* _INSTRUCTION_
Write out the following lines verbatim, from the line with "## Overview" up to and including the line with "- **Account Utilization".

* _DATA LISTING_
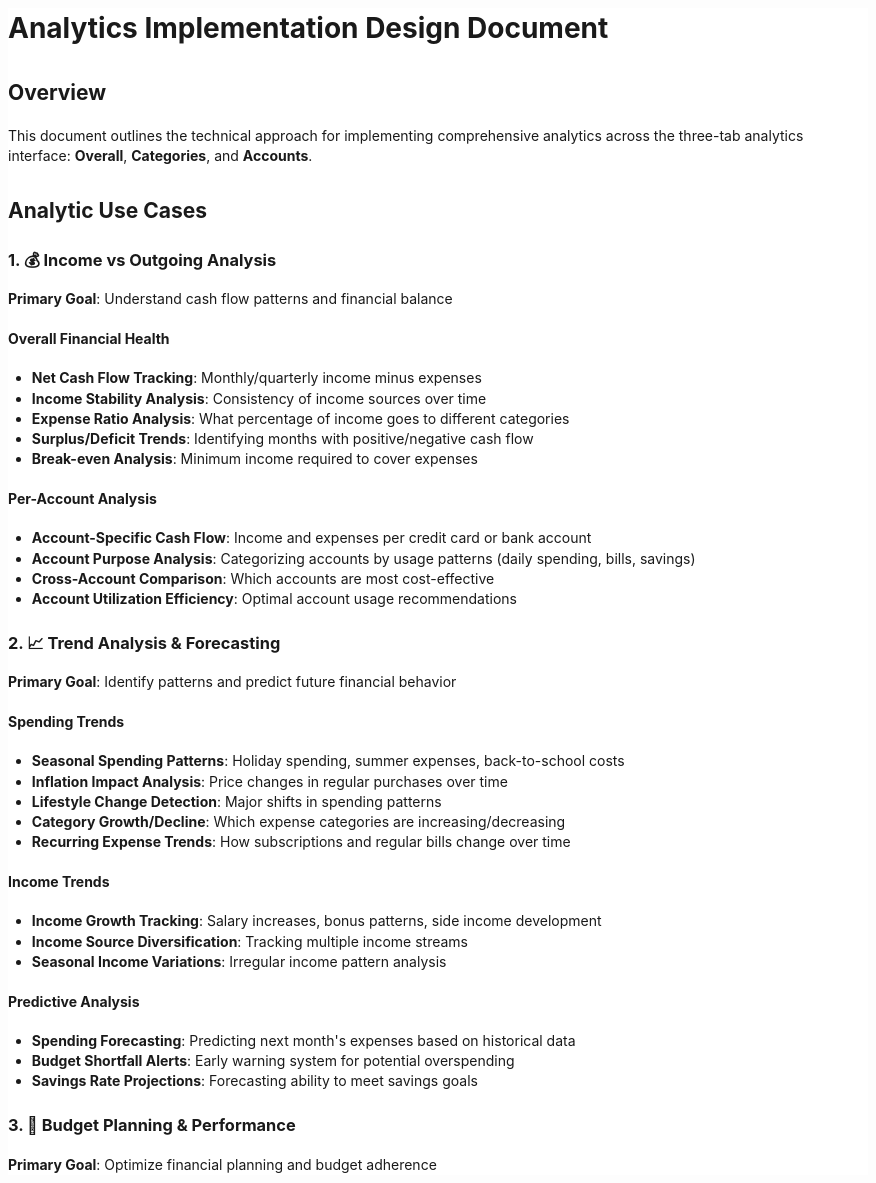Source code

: # Analytics Implementation Design Document

## Overview
This document outlines the technical approach for implementing comprehensive analytics across the three-tab analytics interface: **Overall**, **Categories**, and **Accounts**.

## Analytic Use Cases

### 1. 💰 Income vs Outgoing Analysis
**Primary Goal**: Understand cash flow patterns and financial balance

#### Overall Financial Health
- **Net Cash Flow Tracking**: Monthly/quarterly income minus expenses
- **Income Stability Analysis**: Consistency of income sources over time
- **Expense Ratio Analysis**: What percentage of income goes to different categories
- **Surplus/Deficit Trends**: Identifying months with positive/negative cash flow
- **Break-even Analysis**: Minimum income required to cover expenses

#### Per-Account Analysis
- **Account-Specific Cash Flow**: Income and expenses per credit card or bank account
- **Account Purpose Analysis**: Categorizing accounts by usage patterns (daily spending, bills, savings)
- **Cross-Account Comparison**: Which accounts are most cost-effective
- **Account Utilization Efficiency**: Optimal account usage recommendations

### 2. 📈 Trend Analysis & Forecasting
**Primary Goal**: Identify patterns and predict future financial behavior

#### Spending Trends
- **Seasonal Spending Patterns**: Holiday spending, summer expenses, back-to-school costs
- **Inflation Impact Analysis**: Price changes in regular purchases over time
- **Lifestyle Change Detection**: Major shifts in spending patterns
- **Category Growth/Decline**: Which expense categories are increasing/decreasing
- **Recurring Expense Trends**: How subscriptions and regular bills change over time

#### Income Trends
- **Income Growth Tracking**: Salary increases, bonus patterns, side income development
- **Income Source Diversification**: Tracking multiple income streams
- **Seasonal Income Variations**: Irregular income pattern analysis

#### Predictive Analysis
- **Spending Forecasting**: Predicting next month's expenses based on historical data
- **Budget Shortfall Alerts**: Early warning system for potential overspending
- **Savings Rate Projections**: Forecasting ability to meet savings goals

### 3. 🎯 Budget Planning & Performance
**Primary Goal**: Optimize financial planning and budget adherence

* _RESPONSE TO THIS EXERCISE_
## Overview
This document outlines the technical approach for implementing comprehensive analytics across the three-tab analytics interface: **Overall**, **Categories**, and **Accounts**.

## Analytic Use Cases

### 1. 💰 Income vs Outgoing Analysis
**Primary Goal**: Understand cash flow patterns and financial balance

#### Overall Financial Health
- **Net Cash Flow Tracking**: Monthly/quarterly income minus expenses
- **Income Stability Analysis**: Consistency of income sources over time
- **Expense Ratio Analysis**: What percentage of income goes to different categories
- **Surplus/Deficit Trends**: Identifying months with positive/negative cash flow
- **Break-even Analysis**: Minimum income required to cover expenses

#### Per-Account Analysis
- **Account-Specific Cash Flow**: Income and expenses per credit card or bank account
- **Account Purpose Analysis**: Categorizing accounts by usage patterns (daily spending, bills, savings)
- **Cross-Account Comparison**: Which accounts are most cost-effective
- **Account Utilization Efficiency**: Optimal account usage recommendations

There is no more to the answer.